** begin **

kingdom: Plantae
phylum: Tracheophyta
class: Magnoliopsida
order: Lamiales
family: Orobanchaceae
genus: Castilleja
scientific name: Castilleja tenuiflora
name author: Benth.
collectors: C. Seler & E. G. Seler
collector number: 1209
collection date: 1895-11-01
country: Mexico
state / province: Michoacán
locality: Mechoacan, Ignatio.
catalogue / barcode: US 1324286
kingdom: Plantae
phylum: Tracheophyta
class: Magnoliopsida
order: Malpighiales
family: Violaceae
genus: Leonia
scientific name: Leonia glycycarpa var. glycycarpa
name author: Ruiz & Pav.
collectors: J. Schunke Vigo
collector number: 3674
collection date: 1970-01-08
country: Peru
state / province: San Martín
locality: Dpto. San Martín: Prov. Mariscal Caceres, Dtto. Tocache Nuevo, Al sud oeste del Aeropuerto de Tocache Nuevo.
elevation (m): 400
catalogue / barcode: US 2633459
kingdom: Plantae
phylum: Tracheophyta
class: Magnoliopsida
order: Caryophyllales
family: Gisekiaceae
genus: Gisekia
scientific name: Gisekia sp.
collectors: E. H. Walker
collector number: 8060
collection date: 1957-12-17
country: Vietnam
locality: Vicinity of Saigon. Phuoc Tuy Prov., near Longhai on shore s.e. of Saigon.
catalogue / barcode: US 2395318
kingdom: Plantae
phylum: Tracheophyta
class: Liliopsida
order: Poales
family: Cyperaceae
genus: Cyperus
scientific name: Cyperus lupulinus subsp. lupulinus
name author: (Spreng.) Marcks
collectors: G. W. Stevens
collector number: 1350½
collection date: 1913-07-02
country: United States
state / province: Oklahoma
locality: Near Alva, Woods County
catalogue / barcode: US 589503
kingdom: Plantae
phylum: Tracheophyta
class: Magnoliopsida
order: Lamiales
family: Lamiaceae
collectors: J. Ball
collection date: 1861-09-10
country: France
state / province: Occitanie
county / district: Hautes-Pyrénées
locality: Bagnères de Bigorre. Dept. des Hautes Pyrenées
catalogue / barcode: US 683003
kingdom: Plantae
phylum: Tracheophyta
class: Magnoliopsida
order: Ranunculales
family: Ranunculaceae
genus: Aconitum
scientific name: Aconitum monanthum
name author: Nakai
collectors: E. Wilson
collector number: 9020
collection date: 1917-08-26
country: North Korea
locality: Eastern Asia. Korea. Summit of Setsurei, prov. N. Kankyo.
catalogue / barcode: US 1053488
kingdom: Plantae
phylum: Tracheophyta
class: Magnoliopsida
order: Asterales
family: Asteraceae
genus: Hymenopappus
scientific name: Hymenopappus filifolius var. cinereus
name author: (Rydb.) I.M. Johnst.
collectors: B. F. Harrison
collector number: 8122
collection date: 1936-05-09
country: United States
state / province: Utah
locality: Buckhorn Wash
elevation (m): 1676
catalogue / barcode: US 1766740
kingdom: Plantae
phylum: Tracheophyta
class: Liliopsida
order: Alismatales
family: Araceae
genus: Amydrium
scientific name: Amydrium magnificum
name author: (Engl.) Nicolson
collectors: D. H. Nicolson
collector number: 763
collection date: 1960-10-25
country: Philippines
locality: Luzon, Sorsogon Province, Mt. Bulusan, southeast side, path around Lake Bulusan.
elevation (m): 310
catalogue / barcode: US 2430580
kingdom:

** end **

#### [Set exercise]
Copy the lines word for word, from the line that contains "scientific name: Cyperus" through the line that contains "collection date: 1861-09-10".

#### [Result]
scientific name: Cyperus lupulinus subsp. lupulinus
name author: (Spreng.) Marcks
collectors: G. W. Stevens
collector number: 1350½
collection date: 1913-07-02
country: United States
state / province: Oklahoma
locality: Near Alva, Woods County
catalogue / barcode: US 589503
kingdom: Plantae
phylum: Tracheophyta
class: Magnoliopsida
order: Lamiales
family: Lamiaceae
collectors: J. Ball
collection date: 1861-09-10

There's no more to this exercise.